Failure to Report Resident-to-Resident Physical Abuse
Penalty
Summary
The facility failed to ensure that an incident involving physical abuse between two residents was reported to the facility administrator and the State Agency as required by mandated reporting guidelines. According to the facility's Abuse-Neglect Prevention Manual, any evidence or suspicion of abuse must be reported immediately to the administrator or designee, who is then responsible for notifying the appropriate authorities. However, a review of facility-reported incidents over a one-month period revealed that no such incident involving the two residents was reported.
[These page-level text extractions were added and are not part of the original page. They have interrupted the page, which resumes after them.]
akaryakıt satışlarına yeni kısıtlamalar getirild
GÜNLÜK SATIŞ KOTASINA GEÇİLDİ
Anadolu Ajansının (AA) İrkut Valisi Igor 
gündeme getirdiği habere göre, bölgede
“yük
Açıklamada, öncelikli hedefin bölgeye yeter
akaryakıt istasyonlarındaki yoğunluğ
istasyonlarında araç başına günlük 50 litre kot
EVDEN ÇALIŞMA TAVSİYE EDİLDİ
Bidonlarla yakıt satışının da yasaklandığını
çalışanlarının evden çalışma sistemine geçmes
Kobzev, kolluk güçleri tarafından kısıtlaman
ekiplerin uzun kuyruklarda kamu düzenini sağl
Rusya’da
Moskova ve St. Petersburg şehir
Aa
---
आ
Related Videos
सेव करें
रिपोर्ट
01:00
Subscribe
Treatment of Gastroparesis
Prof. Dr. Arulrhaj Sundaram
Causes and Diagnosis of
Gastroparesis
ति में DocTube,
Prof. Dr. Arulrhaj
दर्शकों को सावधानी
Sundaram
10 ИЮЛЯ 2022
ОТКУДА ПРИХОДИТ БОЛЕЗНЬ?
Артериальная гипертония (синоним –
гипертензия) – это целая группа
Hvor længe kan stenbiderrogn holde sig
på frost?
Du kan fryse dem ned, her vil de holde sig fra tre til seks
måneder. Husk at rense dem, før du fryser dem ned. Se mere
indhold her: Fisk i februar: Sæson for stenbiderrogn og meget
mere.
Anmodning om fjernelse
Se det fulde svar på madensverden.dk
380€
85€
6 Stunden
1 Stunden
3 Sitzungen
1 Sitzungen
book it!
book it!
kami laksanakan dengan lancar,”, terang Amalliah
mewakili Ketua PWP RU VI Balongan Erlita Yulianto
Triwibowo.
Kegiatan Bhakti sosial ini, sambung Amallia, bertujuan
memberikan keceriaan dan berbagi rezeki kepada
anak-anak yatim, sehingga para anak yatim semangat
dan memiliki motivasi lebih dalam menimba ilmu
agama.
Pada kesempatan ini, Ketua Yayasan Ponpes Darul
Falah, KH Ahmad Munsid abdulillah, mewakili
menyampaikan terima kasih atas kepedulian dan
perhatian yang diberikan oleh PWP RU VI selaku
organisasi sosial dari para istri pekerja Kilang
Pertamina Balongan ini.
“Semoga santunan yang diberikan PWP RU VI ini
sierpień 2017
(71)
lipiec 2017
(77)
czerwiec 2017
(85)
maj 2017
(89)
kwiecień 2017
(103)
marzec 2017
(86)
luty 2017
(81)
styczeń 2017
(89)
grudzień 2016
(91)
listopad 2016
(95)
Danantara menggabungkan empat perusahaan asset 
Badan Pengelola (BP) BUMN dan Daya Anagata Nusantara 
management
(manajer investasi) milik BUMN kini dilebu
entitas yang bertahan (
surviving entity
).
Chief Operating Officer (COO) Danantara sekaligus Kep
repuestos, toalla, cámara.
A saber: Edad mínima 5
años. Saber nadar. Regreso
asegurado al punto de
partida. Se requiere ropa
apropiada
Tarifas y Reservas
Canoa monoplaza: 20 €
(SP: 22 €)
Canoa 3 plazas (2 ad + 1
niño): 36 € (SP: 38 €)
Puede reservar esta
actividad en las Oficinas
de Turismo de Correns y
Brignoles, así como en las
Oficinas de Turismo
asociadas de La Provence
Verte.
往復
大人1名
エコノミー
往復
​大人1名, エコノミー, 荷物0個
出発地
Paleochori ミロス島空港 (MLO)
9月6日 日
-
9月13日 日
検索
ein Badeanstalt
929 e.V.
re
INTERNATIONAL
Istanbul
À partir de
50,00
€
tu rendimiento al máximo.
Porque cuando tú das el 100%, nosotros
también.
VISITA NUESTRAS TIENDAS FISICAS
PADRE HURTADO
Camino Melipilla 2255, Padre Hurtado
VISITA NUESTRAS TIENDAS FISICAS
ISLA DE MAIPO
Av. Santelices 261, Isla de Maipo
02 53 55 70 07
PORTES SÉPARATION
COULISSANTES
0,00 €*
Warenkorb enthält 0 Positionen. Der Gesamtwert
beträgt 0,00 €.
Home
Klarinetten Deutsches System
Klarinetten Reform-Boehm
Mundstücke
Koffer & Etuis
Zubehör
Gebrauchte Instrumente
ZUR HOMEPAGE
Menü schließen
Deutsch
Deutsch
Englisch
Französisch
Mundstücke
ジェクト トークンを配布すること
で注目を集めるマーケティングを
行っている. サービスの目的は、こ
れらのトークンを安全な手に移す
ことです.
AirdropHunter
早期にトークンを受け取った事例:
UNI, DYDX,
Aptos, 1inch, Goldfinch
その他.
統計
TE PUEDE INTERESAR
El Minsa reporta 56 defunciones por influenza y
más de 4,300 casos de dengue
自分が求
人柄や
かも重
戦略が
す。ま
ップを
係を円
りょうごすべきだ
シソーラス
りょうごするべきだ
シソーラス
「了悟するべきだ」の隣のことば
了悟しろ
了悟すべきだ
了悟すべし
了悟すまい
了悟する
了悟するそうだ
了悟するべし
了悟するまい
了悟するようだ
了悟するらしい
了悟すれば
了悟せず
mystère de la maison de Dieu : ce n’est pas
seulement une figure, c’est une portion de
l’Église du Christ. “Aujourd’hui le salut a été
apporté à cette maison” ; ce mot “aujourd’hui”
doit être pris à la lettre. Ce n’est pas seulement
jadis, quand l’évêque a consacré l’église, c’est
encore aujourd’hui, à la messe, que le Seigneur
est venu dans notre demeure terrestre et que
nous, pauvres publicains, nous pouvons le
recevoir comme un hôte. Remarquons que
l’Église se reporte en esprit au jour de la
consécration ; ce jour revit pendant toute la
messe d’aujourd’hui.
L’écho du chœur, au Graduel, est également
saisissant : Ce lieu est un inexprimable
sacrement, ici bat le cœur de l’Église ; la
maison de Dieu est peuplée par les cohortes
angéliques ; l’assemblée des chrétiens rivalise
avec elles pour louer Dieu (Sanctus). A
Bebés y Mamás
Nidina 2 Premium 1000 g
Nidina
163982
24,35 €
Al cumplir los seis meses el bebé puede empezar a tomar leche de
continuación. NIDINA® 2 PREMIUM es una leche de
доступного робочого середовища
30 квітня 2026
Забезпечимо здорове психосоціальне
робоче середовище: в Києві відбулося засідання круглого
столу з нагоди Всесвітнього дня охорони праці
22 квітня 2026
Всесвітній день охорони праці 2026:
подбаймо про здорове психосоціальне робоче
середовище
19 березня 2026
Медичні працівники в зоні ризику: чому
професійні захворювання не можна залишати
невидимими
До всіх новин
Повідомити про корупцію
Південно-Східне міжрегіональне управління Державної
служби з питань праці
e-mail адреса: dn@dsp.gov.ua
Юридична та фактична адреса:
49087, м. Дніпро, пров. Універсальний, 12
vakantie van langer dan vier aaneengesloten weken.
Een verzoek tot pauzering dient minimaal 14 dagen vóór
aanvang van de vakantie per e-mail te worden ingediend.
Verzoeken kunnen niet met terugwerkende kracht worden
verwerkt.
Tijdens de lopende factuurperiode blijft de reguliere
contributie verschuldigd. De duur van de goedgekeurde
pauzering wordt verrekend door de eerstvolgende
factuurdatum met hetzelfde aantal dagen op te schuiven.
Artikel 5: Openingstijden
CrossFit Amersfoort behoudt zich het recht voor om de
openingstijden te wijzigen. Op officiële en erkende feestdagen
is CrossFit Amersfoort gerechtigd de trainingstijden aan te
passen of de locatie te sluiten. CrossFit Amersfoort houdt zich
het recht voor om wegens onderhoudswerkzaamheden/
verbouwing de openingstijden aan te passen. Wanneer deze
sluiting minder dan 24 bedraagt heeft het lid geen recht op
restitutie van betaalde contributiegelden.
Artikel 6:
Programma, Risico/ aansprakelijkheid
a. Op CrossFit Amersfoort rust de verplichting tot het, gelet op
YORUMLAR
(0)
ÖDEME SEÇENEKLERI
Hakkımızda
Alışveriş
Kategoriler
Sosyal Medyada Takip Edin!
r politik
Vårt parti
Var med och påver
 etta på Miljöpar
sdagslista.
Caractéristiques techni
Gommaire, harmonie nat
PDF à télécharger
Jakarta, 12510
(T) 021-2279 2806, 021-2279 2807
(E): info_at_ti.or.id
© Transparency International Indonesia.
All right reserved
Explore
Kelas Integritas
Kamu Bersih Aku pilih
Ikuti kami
Both residents involved in the altercation described a physical fight in the dining room, with one resident stating he was hit in the face and retaliated, and the other confirming the altercation and that staff were present. Interviews with staff confirmed that the altercation occurred, was witnessed, and was recognized as physical abuse, but there was no documentation in the residents' nurse's notes or care plans regarding the incident. Further interviews revealed that a CNA witnessed the altercation, intervened, and reported it to a nurse, but could not recall the specific date or the nurse's identity. An LPN also recalled being told about the incident by one of the residents but did not document or escalate the report. The Director of Nursing and the Administrator both confirmed that no staff reported the incident to them, despite acknowledging that such an event constitutes physical abuse and should have been reported immediately. The lack of internal reporting and absence of documentation resulted in the failure to notify the appropriate authorities as required by facility policy and state guidelines.